IMHICIHU   13380
INSTITUTO MULTIDISCIPLINARIO DE HISTORIA Y CIENCIAS HUMANAS
Unidad Ejecutora - UE
artículos
Título:
FROM THE PACIFIC TO THE TROPICAL FORESTS: NETWORKS OF SOCIAL INTERACTION IN THE ATACAMA DESERT, LATE IN THE PLEISTOCENE
Autor/es:
SANTORO, CALÓGERO; BORRERO, LUIS A.; CAPRILES, JOSE; GAYO, EUGENIA
Revista:
Chungara
Editorial:
Universidad de Tarapacá
Referencias:
Lugar: Arica; Año: 2019 p. 5 - 25
ISSN:
0716-1182
Resumen:
The social groups that initially inhabited the hyper arid core of the Atacama Desert of northern Chile during the late Pleistocene integrated a wide range of local, regional and supra regional goods and ideas for their social reproduction as suggested by the archaeological evidence contained in several open camps in Pampa del Tamarugal (PdT). Local resources for maintaining their every-day life, included stone raw material, wood, plant and animal fibers, game, and fresh water acquired within a radius of ∼30 km (ca. 1-2 days journey). At a regional scale, some goods were introduced from the Pacific coast (60-80 km to the west, ca. 3-4 days journey), including elongated rounded cobbles used as hammer stones in lithic production, and shells, especially from non-edible species of mollusks. From the Andes (ranging 80-150 km to the east, ca. 5-8 days of journey), they obtained camelid fiber, obsidian and a high-quality chalcedony, in addition to sharing knowledge on projectile point designs (Patapatane and Tuina type forms). Pieces of wood of a tropical forest tree species (Ceiba spp.) from the east Andean lowlands (600 km away, ca. 30 days of journey) were also brought to the PdT. While local goods were procured by the circulation of people within the PdT, the small number of foreign items would have been acquired through some sort of exchange networks that integrated dispersed local communities throughout several ecosystems.
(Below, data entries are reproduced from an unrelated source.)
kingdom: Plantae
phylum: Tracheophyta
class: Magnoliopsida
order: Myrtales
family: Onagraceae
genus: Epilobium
These networks may have been a key factor behind the success exhibited by these early hunter-gatherers in the hyper arid ecosystems of the Atacama Desert at the end of the Pleistocene.Different lines of archaeological evidence including open camps, workshop-quarries, lithic artifacts, archaeofaunal remains, plant and animal fibers and textiles, archaeobotanical remains, and paleoecological data show that people of the PdT managed a wide range of cultural items from the Pacific coast, the Andean highland and the tropical forest, that were integrated with resources gathered locally within the socio-cultural systems established by the end of the Pleistocene. These results are interpreted as material expressions of multi-scalar networking for resource management and other social material and immaterial requirements, which in other words, means that these people were actively connected to regional (coastal and highland), and supra-regional (trans-Andean) exchange networks from and out of the PdT.